AUTHOR=Song Chao , Jiang Zhong-Quan , Hu Li-Fei , Li Wen-Hao , Liu Xiao-Lin , Wang Yan-Yan , Jin Wen-Yuan , Zhu Zhi-Wei 

TITLE=A machine learning-based diagnostic model for children with autism spectrum disorders complicated with intellectual disability

JOURNAL=Frontiers in Psychiatry

VOLUME=Volume 13 - 2022

YEAR=2022

URL=https://www.frontiersin.org/journals/psychiatry/articles/10.3389/fpsyt.2022.993077

DOI=10.3389/fpsyt.2022.993077

ISSN=1664-0640

ABSTRACT=Background: Early detection of children with autism spectrum disorder (ASD) and comorbid intelligence disorder (ID) helps carry out individualized intervention. Grass root hospitals lack corresponding evaluation and diagnosis tools. This study aims to explore the applicability of machine learning methods in diagnosing ASD comorbid ID compared with traditional regression models. 
Method: From January 2017 to December 2021, 241 ASD children diagnosed in the developmental behavior Department of the children's Hospital Affiliated with the Medical College of Zhejiang University were included in the analysis.
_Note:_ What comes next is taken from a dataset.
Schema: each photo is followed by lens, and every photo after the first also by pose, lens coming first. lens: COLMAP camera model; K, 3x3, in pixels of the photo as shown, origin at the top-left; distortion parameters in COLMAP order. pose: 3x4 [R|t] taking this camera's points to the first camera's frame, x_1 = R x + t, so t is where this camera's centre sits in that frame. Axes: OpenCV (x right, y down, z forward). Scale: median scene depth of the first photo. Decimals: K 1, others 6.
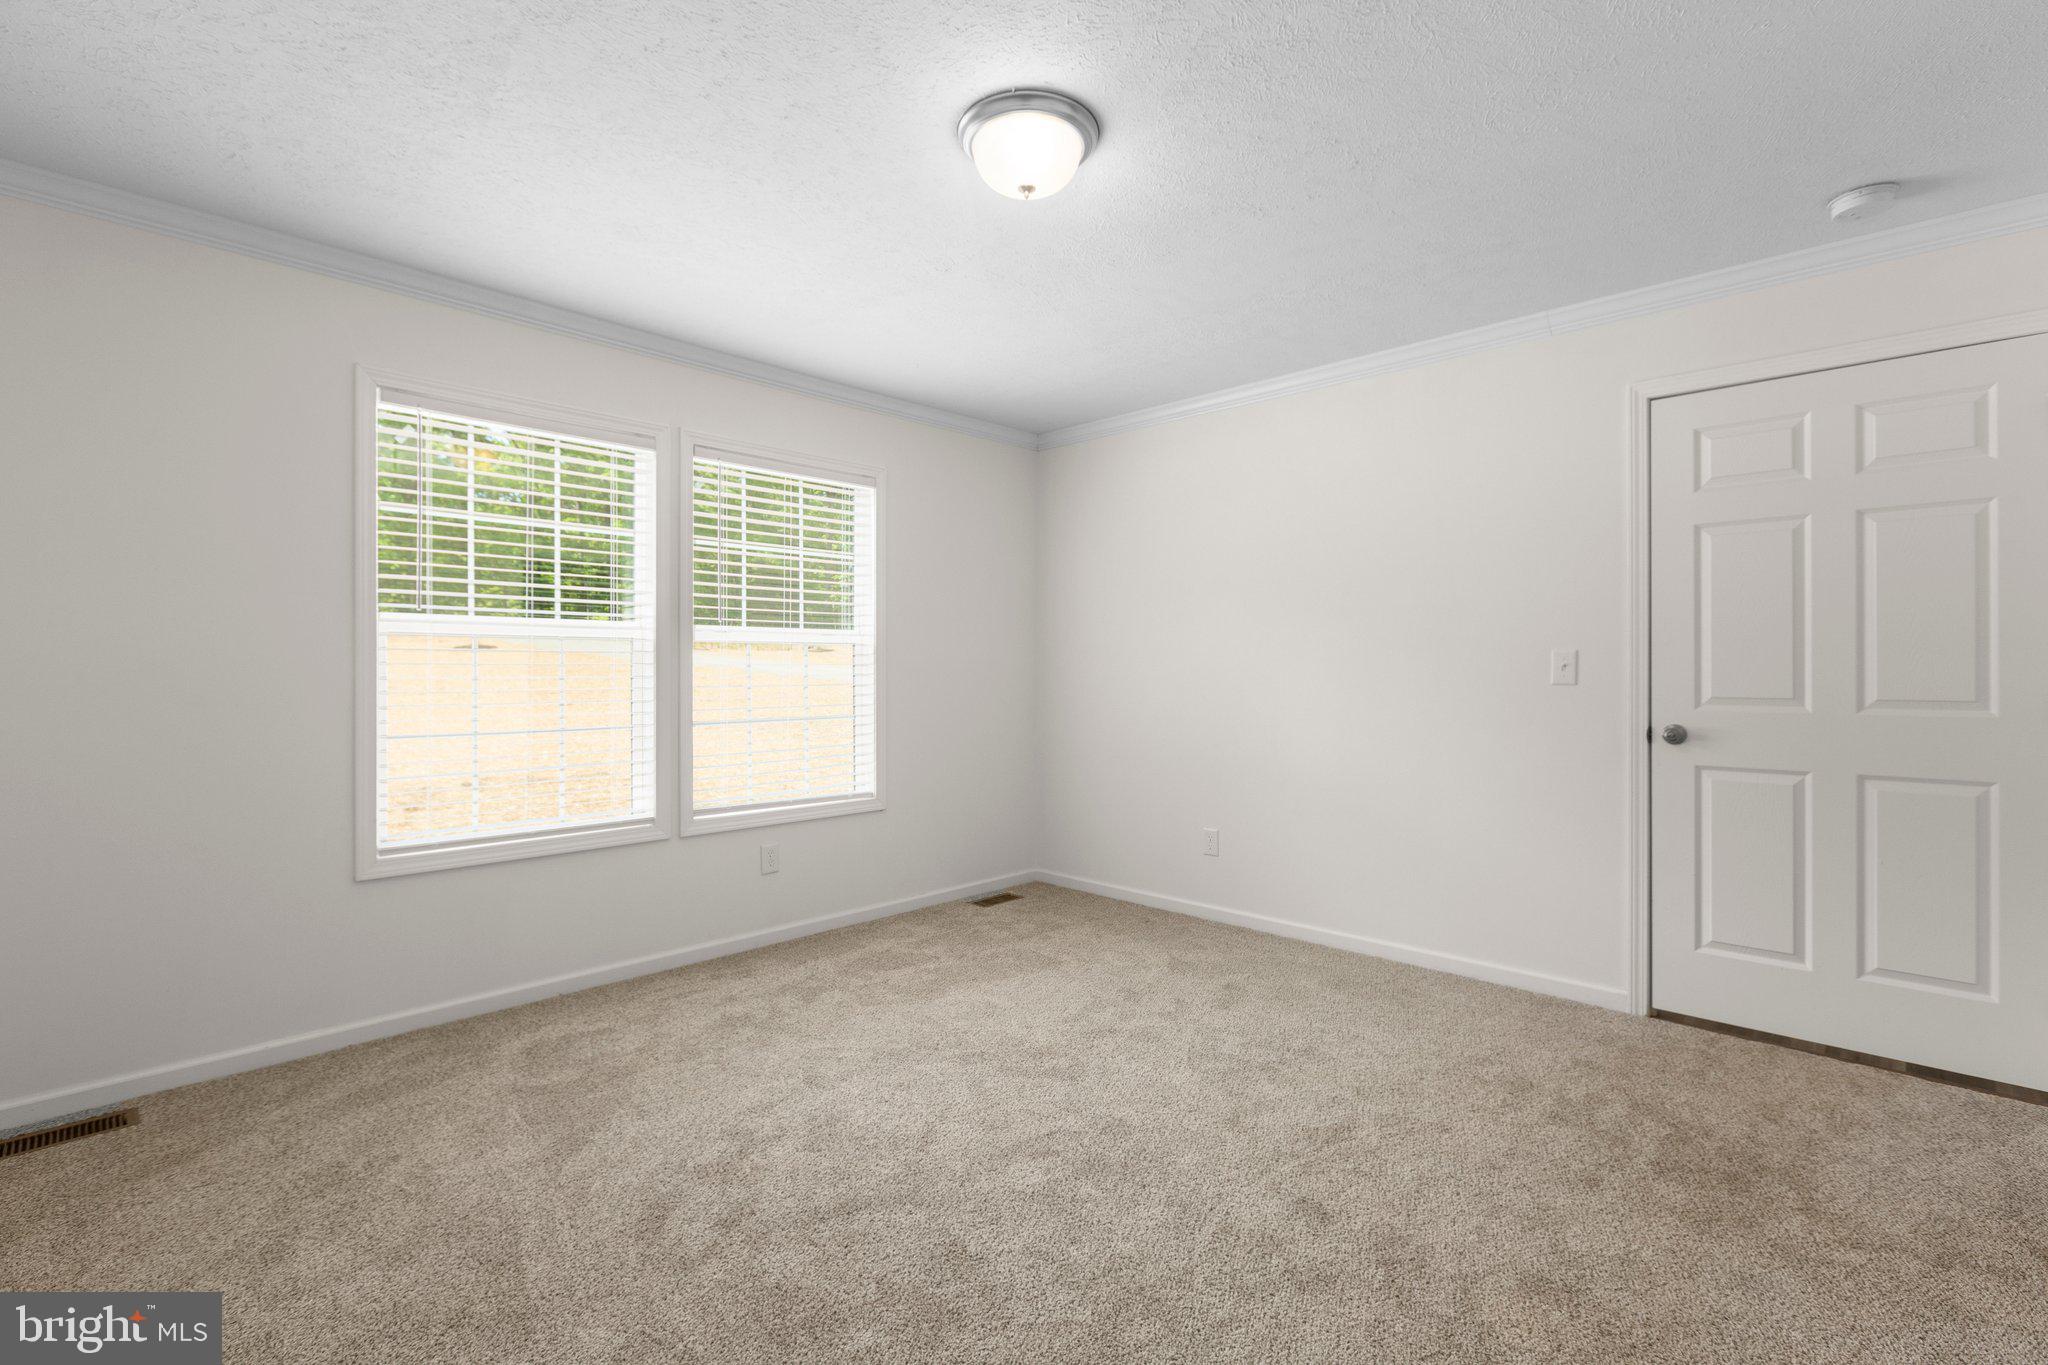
lens RADIAL K [[921.7, 0, 1019.7], [0, 921.7, 673.3], [0, 0, 1]] dist [0.002574, -0.001965]
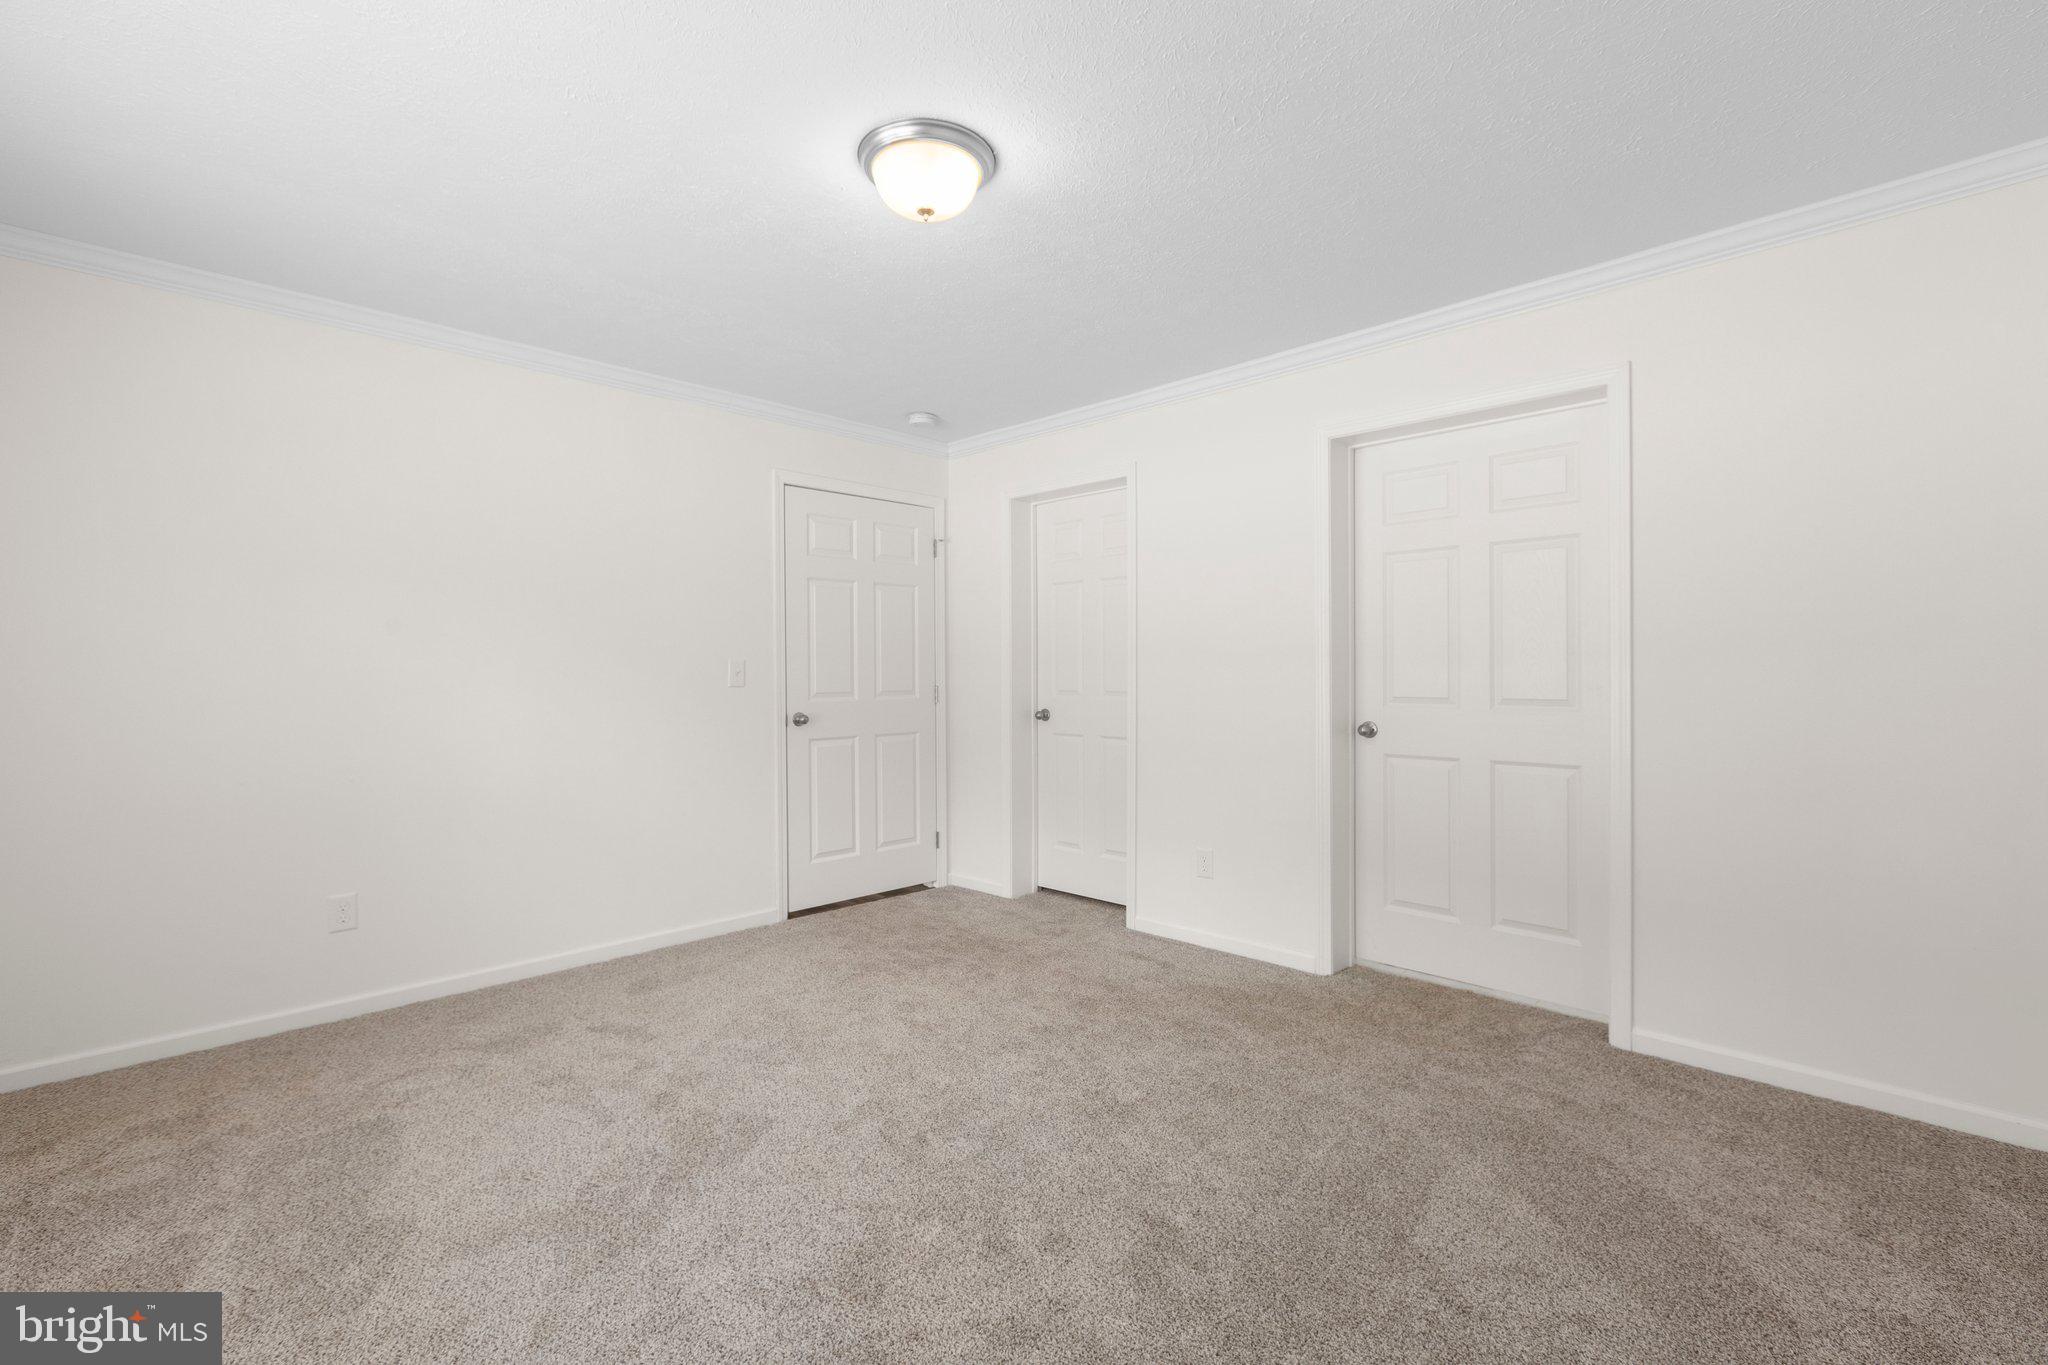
lens RADIAL K [[921.7, 0, 1033.0], [0, 921.7, 669.3], [0, 0, 1]] dist [0.002574, -0.001965]
pose [[-0.004916, -0.000885, 0.999988, -0.571413], [0.005667, 0.999984, 0.000913, -0.008944], [-0.999972, 0.005671, -0.004911, 0.485774]]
This study trained the traditional diagnostic models of Logistic regression (LR), Support Vector Machine (SVM), and two ensemble learning algorithms (Random Forest (RF) and XGBoost). Socio-demographic and behavioral observation data were used to distinguish whether ASD children had combined ID. The Hyperparameters adjustment uses grid search and 10-fold validation. The Boruta method is used to select variables. The model's performance was evaluated using discrimination, calibration, and decision curve analysis (DCA). 
Result: Among 241 ASD children, 98 (40.66%) were ASD comorbid ID. The four diagnostic models can better distinguish whether ASD children are complicated with ID, and the accuracy of SVM is the highest (0.836); SVM and XGBoost have better accuracy (0.800, 0.838); LR has the best sensitivity (0.939), followed by SVM (0.952). Regarding specificity, SVM, RF, and XGBoost performed significantly higher than LR (0.355). The AUC of ML (machine learning) (SVM, 0.835 [95% CI: 0.747–0.944]; RF, 0.829 [95% CI: 0.738–0.920]; XGBoost, 0.845 [95% CI: 0.734–0.937]) is not different from traditional LR (0.858[95% CI: 0.770–0.944]). Only SVM observed a good calibration degree. Regarding DCA, LR and SVM have higher benefits in a wider threshold range. 
Conclusion: Compared to the traditional regression model, ML model based on socio-demographic and behavioral observation data, especially SVM, has a better ability to distinguish whether ASD children are combined with ID.